- Prompt 1
Gather every line of the records below that contains the string "City". Case counts.

- Source excerpt

----------------------------------------

Tuesday, 3 December 2013

Billy's Eighth Law: When it comes to the bank, they guy who writes the ads ain’t the guy that writes the loans.

Business owners, media, politicians and the public in general, are in the dark when it comes to business banking. I am not talking about complex derivatives, credit default swaps and currency futures. These are incomprehensible to most bankers, hence this little thing called the credit crisis!  (I actually know what those things are and they never help me in my dealings with small and medium sized enterprises.)  No, I am talking about good old fashioned borrowing and lending.
Banking, to quote the Canadian Bankers Association, is a low risk, low margin, high volume business.  Banks raise money two ways...debt and equity.  A bank incurs debt when it issues a bond or takes deposits from customers.  A bank finances through equity by issuing shares or retaining earnings in the business.  The government requires a certain ratio between debt and equity known as the reserve requirement.
But let's make this easy... we will start-up our own bank.  We'll call it the Entrepreneurship Bank and lend money to struggling entrepreneurs who want to start and expand their businesses. 
Step One:  Capitalize the Bank
To begin we capitalize the bank with $100,000. (It's a small bank for small business)  The rules allow us to raise $1,000,000 in debt.  This is a total of $1,100,000.  We keep side $100,000 in cash float, and have one-million dollars left.  We can now begin to lend money.

----------------------------------------

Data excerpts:
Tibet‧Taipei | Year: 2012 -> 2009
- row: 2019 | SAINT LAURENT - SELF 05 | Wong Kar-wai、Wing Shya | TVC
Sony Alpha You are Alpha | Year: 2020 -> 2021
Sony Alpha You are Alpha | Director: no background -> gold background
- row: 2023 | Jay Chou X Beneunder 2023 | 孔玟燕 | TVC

----------------------------------------

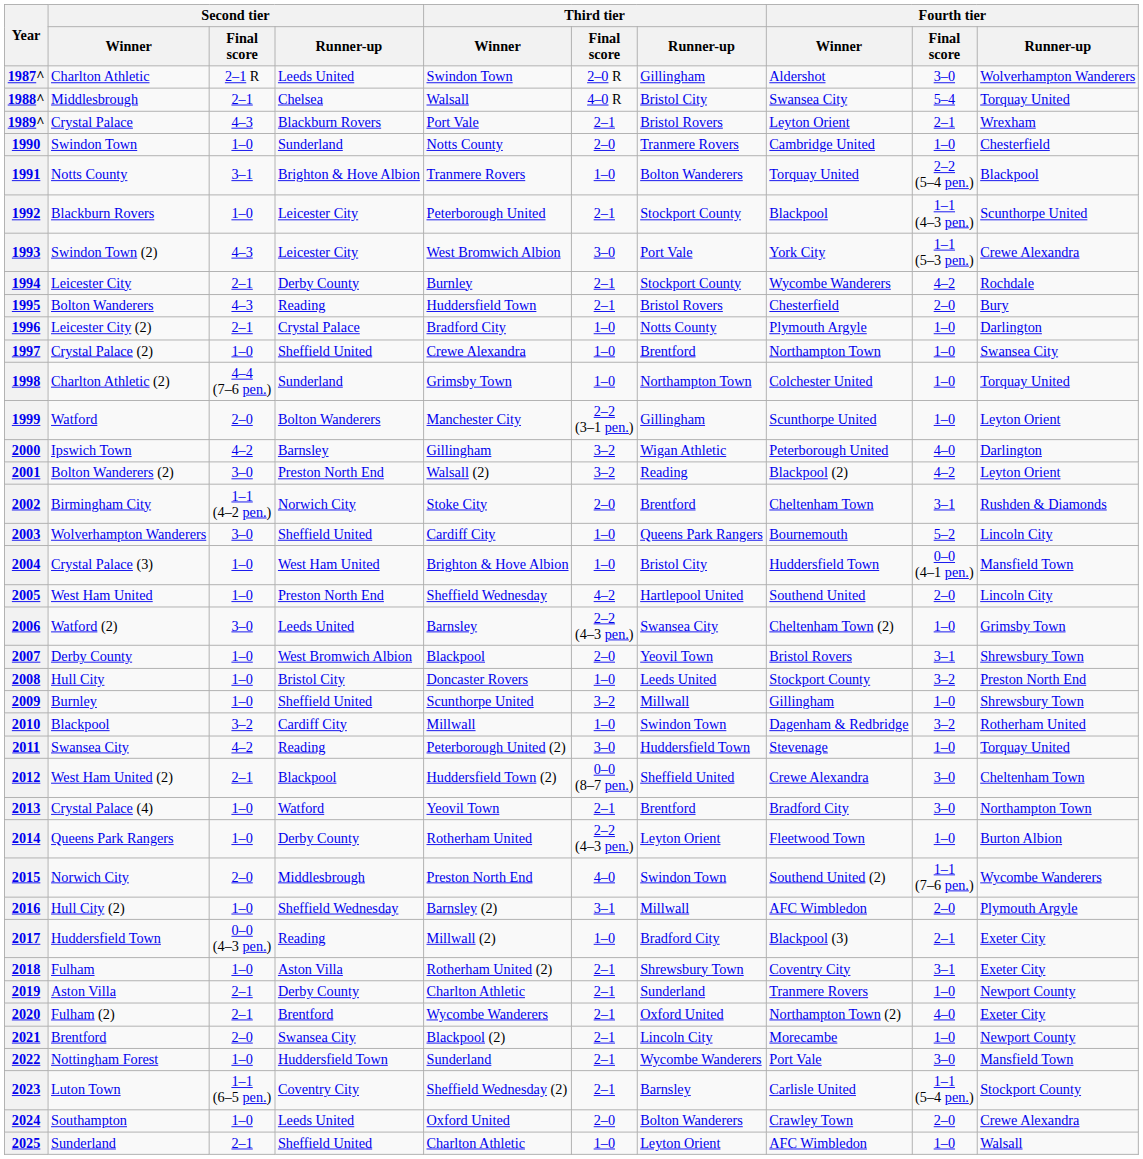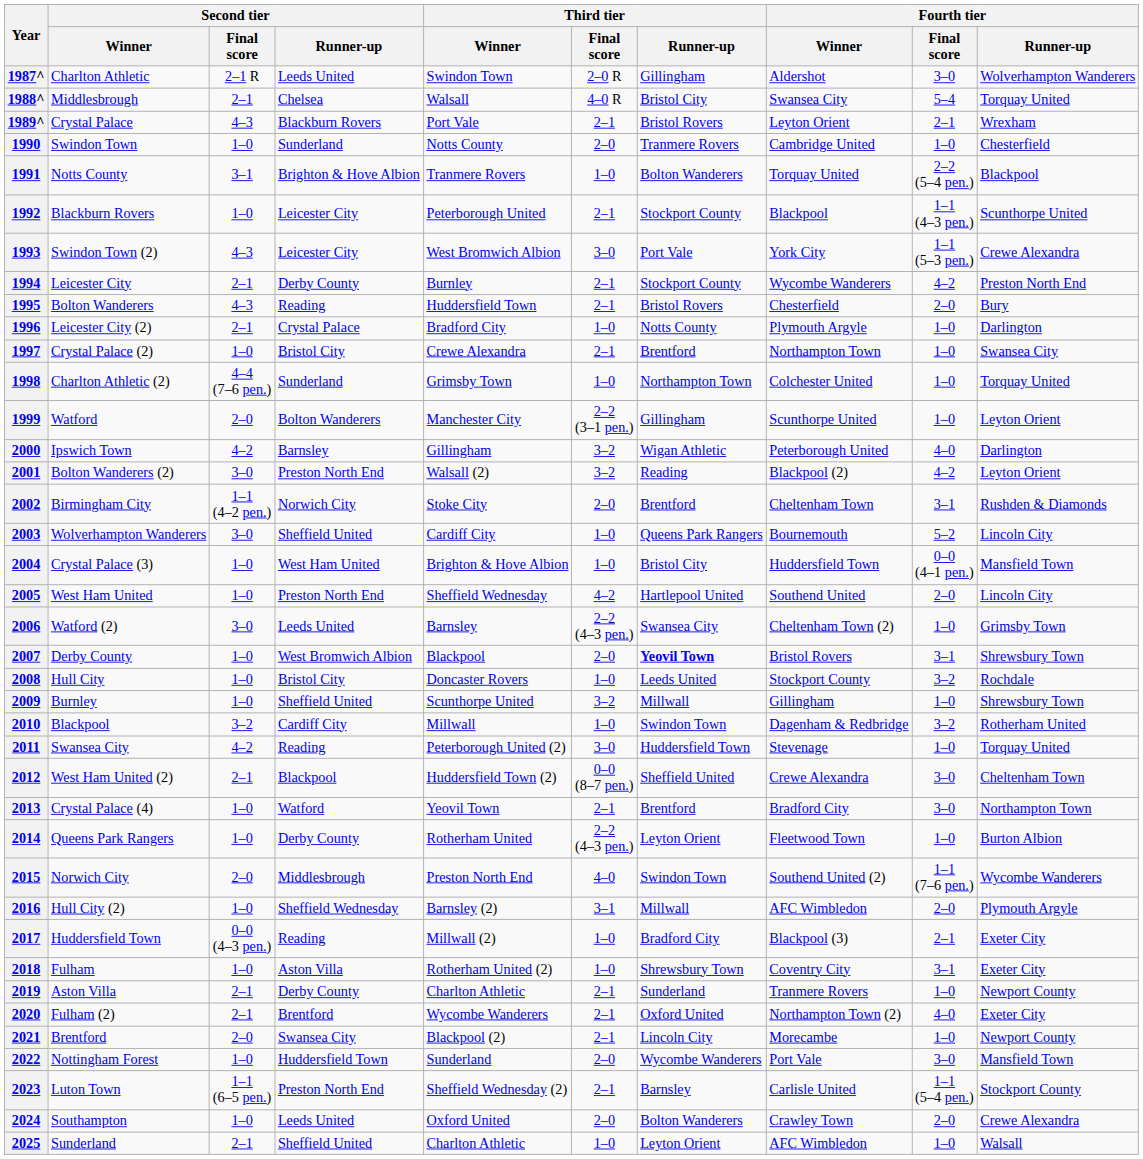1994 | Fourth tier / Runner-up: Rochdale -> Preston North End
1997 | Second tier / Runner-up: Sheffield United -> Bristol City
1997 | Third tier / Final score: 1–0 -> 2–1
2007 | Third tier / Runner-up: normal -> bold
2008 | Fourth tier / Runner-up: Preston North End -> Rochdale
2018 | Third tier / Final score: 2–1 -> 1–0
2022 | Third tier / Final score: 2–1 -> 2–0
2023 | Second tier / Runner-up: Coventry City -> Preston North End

----------------------------------------

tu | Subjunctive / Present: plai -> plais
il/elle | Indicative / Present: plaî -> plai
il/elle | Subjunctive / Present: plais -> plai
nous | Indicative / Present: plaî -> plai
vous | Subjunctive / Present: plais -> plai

----------------------------------------

- Prompt 2
In the post on business banking, how does the Canadian Bankers Association describe banking?

- Complete answer 1
1997 | Second tier / Runner-up: Sheffield United -> Bristol City
2023 | Second tier / Runner-up: Coventry City -> Preston North End

- Complete answer 2
As a low risk, low margin, high volume business.